• [Your instructions] Could you set down exactly the lines of the data below, starting at the one that holds "middle pip: (382, 349)" and ending at the one that holds "index dip: (401, 319)", both included, and only those?

• [Source material]
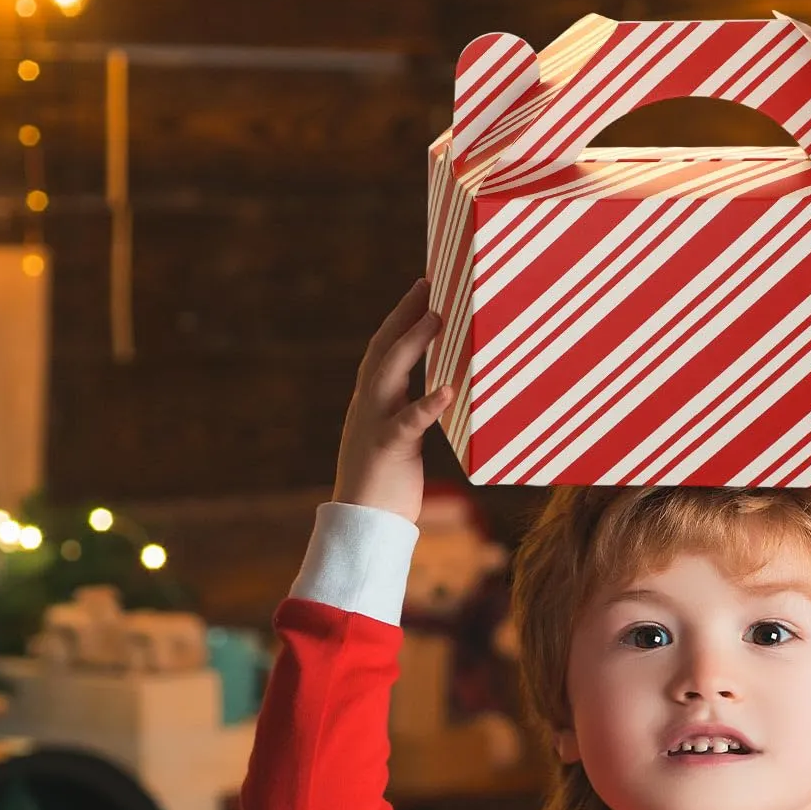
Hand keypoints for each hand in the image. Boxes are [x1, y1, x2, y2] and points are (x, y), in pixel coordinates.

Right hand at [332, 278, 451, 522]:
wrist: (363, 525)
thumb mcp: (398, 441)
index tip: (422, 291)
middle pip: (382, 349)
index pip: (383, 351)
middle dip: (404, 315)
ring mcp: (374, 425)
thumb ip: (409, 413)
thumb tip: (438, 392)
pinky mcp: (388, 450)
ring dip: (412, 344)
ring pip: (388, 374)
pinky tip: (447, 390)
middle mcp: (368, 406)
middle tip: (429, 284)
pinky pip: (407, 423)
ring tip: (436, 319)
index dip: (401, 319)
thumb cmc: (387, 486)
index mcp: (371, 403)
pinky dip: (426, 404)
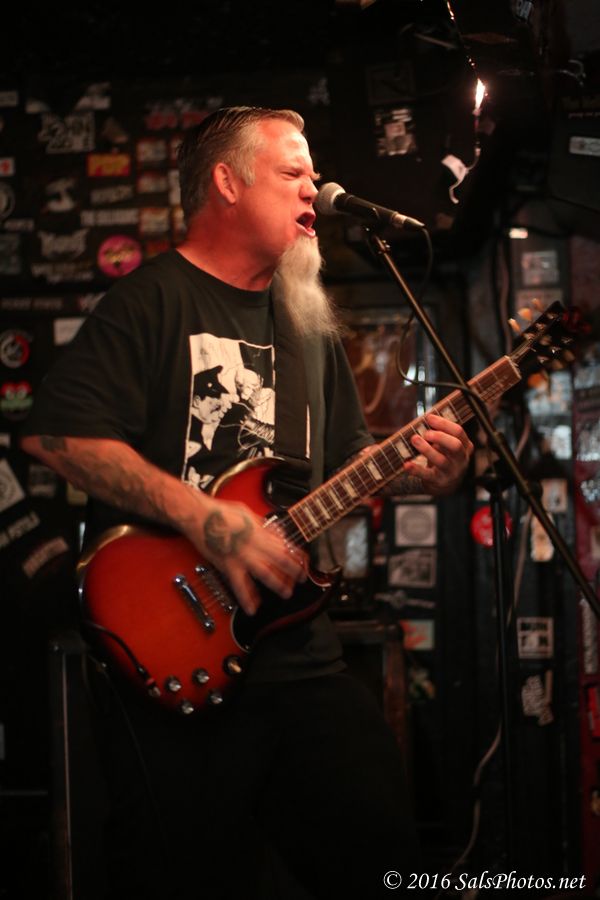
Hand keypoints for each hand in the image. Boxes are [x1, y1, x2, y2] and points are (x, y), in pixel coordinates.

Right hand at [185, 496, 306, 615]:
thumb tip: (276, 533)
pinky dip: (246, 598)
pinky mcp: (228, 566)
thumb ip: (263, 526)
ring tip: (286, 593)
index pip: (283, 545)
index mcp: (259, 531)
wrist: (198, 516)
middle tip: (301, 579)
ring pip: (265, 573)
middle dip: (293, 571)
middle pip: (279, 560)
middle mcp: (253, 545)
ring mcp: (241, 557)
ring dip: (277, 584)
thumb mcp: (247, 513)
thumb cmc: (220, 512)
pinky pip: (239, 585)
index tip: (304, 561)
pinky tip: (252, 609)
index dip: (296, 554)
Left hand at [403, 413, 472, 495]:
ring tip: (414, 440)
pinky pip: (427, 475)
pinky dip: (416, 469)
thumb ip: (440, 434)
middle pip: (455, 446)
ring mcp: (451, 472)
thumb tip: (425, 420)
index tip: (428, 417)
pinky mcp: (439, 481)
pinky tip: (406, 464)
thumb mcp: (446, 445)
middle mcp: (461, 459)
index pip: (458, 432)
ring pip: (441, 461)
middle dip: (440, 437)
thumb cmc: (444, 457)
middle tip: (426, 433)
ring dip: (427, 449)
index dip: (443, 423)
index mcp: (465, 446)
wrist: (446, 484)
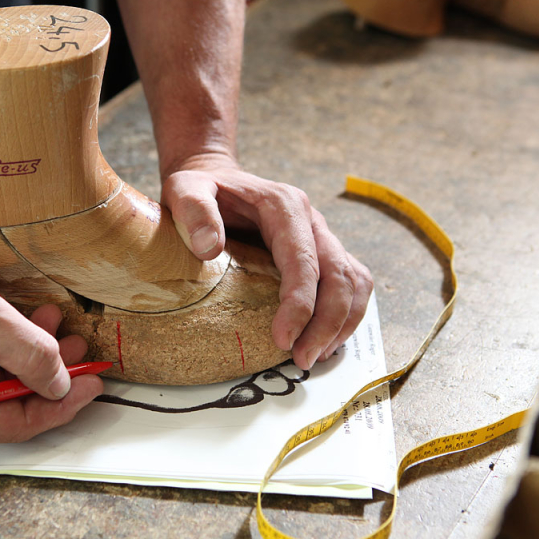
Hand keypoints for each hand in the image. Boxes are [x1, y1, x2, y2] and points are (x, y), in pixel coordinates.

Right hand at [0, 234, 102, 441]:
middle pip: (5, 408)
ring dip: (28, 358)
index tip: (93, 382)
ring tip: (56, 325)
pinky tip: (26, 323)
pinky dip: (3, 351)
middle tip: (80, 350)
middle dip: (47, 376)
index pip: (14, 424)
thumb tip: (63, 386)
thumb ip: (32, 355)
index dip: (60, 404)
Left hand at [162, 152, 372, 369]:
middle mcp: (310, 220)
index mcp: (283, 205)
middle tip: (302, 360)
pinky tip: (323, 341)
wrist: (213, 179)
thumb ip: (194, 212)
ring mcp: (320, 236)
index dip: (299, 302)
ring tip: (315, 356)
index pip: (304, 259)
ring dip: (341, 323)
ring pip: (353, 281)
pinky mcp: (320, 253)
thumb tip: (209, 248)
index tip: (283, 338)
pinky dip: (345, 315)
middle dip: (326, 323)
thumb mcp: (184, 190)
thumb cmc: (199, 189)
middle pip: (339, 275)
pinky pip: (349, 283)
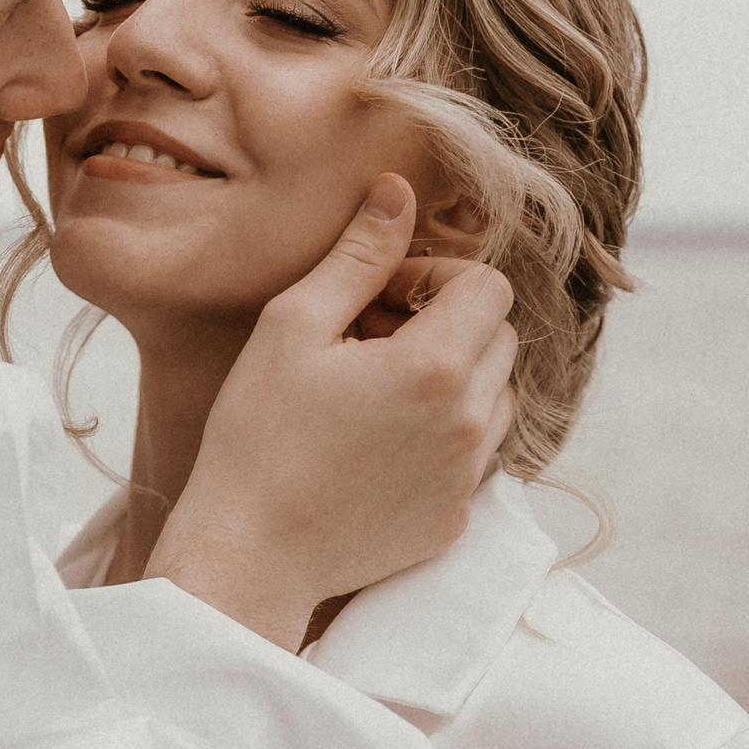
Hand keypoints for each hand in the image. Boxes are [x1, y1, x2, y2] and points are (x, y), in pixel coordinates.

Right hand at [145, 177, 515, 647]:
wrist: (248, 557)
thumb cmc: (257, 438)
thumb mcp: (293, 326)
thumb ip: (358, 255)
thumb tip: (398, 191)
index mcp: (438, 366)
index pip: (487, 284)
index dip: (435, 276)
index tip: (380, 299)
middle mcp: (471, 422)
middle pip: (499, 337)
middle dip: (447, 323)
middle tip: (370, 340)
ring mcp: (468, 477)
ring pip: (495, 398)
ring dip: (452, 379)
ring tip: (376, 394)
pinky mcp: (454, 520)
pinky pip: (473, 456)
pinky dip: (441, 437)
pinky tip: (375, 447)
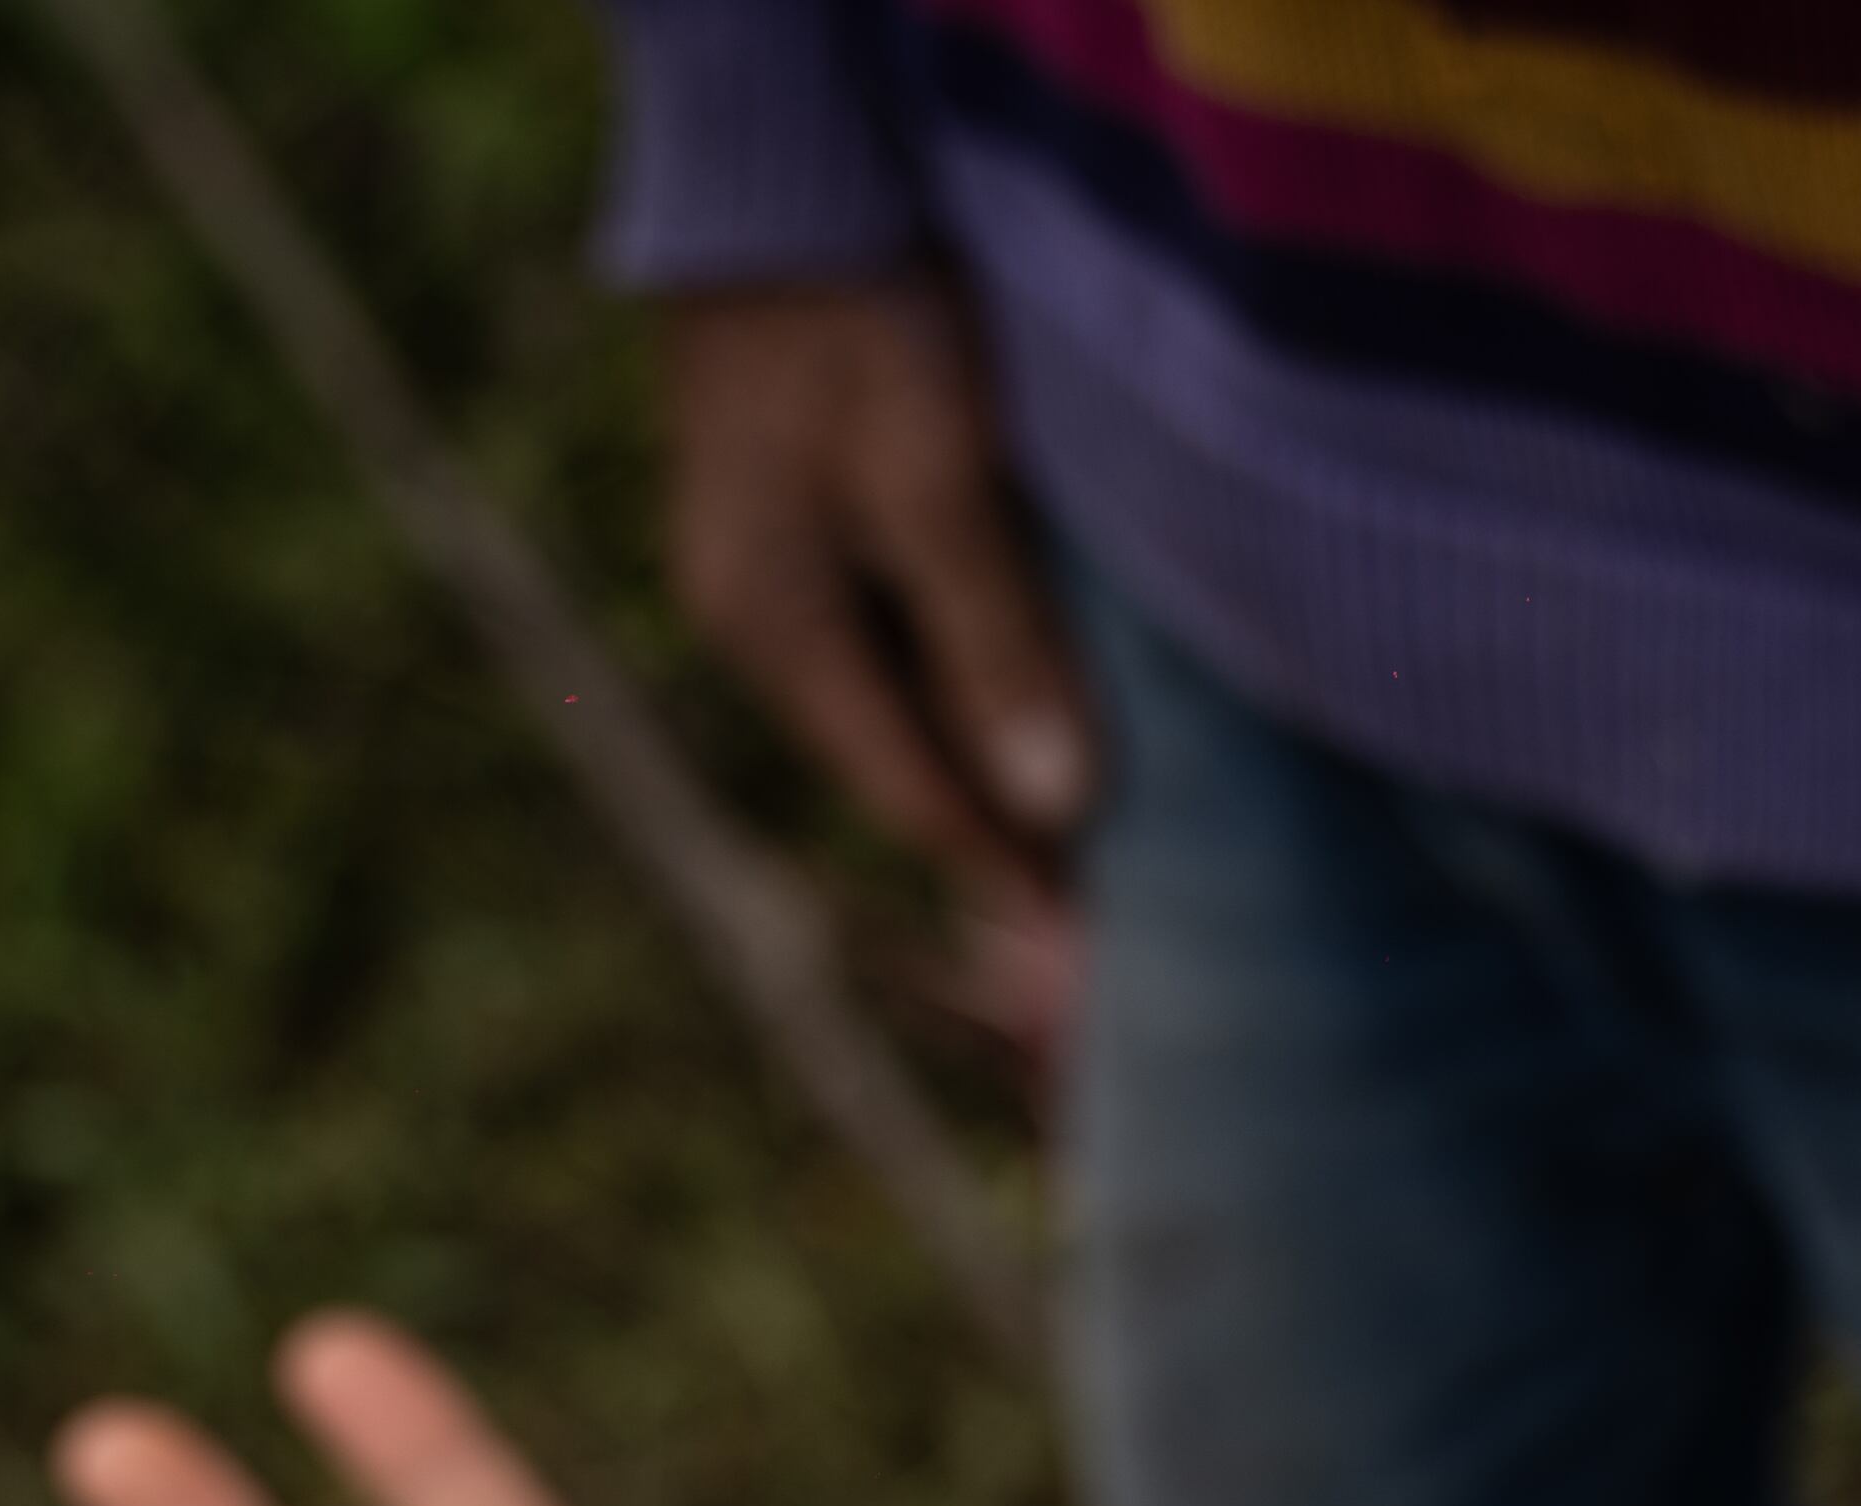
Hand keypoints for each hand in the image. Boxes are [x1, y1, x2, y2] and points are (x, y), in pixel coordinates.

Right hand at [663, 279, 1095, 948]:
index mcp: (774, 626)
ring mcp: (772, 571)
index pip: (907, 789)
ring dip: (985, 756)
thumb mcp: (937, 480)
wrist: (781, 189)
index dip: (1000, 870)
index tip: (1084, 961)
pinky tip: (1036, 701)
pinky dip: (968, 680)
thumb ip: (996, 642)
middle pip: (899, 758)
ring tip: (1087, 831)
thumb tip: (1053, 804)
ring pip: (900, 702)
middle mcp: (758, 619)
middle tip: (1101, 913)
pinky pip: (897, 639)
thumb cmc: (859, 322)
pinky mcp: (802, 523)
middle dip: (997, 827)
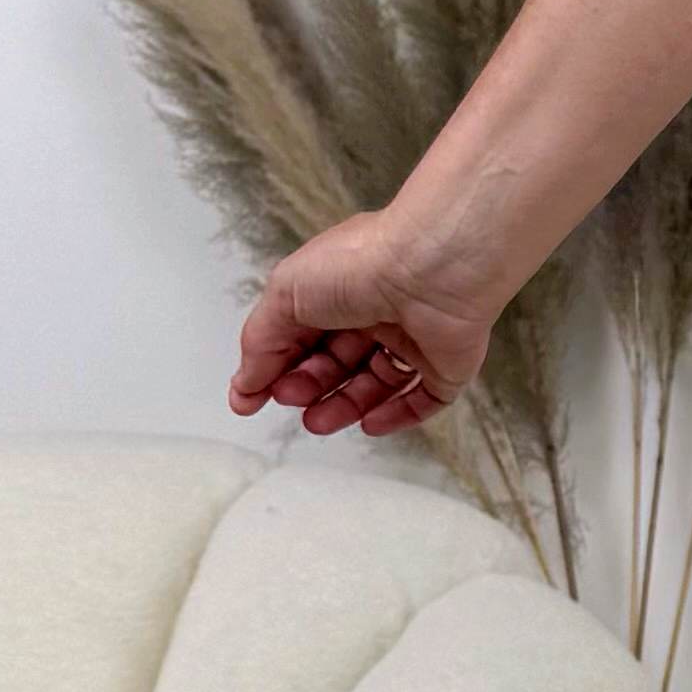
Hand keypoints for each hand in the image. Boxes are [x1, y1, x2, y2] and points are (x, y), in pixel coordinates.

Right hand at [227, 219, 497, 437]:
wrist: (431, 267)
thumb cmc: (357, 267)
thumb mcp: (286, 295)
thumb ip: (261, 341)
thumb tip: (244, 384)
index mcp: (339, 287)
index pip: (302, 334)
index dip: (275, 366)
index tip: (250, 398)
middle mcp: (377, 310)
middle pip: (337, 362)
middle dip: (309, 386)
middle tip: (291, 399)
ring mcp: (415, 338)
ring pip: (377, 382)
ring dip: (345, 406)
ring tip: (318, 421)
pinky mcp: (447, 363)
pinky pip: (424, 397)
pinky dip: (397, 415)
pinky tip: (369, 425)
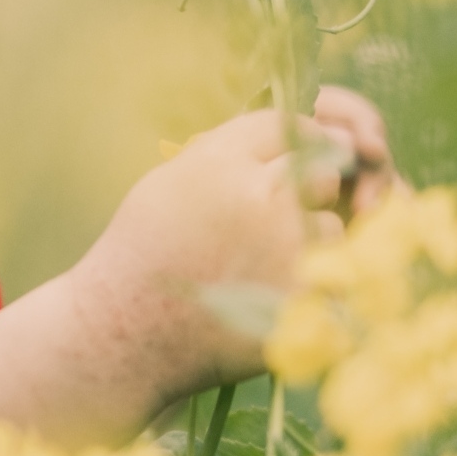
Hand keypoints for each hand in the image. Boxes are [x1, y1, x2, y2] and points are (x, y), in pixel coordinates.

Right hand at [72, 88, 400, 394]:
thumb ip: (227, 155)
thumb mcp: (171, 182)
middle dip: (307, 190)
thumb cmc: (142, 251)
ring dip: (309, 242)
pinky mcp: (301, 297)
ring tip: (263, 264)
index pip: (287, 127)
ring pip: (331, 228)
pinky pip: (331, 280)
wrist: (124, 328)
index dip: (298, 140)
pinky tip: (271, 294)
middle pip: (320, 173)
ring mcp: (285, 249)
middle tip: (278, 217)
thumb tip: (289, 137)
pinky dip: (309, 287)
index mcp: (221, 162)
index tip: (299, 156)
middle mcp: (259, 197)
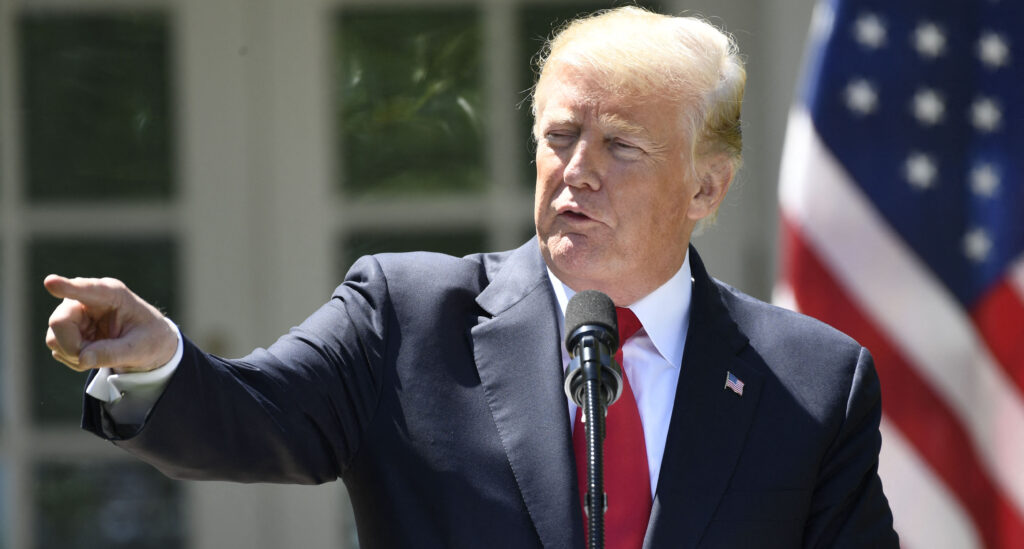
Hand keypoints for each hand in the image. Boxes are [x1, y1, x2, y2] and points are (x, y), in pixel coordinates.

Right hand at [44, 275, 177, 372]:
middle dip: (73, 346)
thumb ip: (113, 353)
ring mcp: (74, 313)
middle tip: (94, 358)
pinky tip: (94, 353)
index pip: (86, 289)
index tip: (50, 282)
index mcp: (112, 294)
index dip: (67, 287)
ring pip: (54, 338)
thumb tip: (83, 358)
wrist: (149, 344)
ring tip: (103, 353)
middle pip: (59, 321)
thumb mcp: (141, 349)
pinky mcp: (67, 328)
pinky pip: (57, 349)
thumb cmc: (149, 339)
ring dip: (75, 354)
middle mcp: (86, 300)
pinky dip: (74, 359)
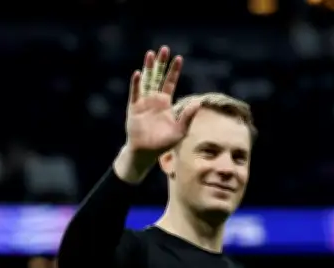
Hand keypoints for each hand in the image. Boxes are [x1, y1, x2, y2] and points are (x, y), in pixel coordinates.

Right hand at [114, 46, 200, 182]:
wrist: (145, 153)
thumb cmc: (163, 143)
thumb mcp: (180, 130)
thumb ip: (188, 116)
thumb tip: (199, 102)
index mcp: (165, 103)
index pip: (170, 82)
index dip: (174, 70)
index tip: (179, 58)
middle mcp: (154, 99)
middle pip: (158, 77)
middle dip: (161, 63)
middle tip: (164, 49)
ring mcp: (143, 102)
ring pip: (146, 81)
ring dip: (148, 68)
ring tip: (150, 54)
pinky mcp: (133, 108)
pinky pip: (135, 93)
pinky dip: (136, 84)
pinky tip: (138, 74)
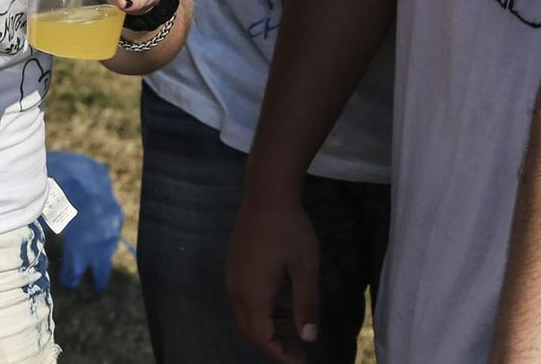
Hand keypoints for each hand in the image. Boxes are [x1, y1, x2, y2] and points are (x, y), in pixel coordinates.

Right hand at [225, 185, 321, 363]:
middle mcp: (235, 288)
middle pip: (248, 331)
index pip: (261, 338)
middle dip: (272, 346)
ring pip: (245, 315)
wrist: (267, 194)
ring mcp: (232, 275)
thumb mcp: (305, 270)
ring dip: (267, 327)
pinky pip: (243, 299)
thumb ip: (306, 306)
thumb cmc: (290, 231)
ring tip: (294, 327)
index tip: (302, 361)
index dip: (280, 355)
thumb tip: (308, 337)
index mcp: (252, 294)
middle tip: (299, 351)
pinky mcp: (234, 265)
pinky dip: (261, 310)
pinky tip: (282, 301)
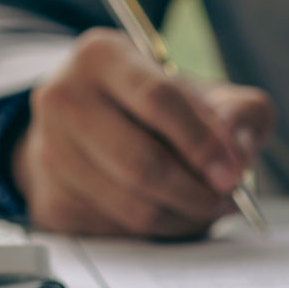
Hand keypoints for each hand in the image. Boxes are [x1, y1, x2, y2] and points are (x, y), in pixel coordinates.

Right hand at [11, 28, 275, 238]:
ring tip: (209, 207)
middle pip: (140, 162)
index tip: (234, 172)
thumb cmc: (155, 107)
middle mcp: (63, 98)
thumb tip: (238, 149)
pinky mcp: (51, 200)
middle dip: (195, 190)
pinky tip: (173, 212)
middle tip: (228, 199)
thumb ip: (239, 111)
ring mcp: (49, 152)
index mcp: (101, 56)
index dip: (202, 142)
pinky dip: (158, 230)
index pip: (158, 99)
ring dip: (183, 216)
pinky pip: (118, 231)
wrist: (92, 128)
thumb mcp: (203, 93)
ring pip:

• [Completed task]
middle pip: (382, 349)
index pip: (383, 351)
middle dip: (404, 315)
ring mcp: (374, 425)
thumb ip: (409, 413)
thumb tip: (438, 392)
pinky mcp: (388, 450)
ring dip: (412, 344)
ring pip: (388, 374)
pinky tip: (447, 390)
middle mcp: (368, 406)
middle tip: (429, 284)
pinky pip: (407, 423)
ring tip: (436, 319)
index dip: (401, 319)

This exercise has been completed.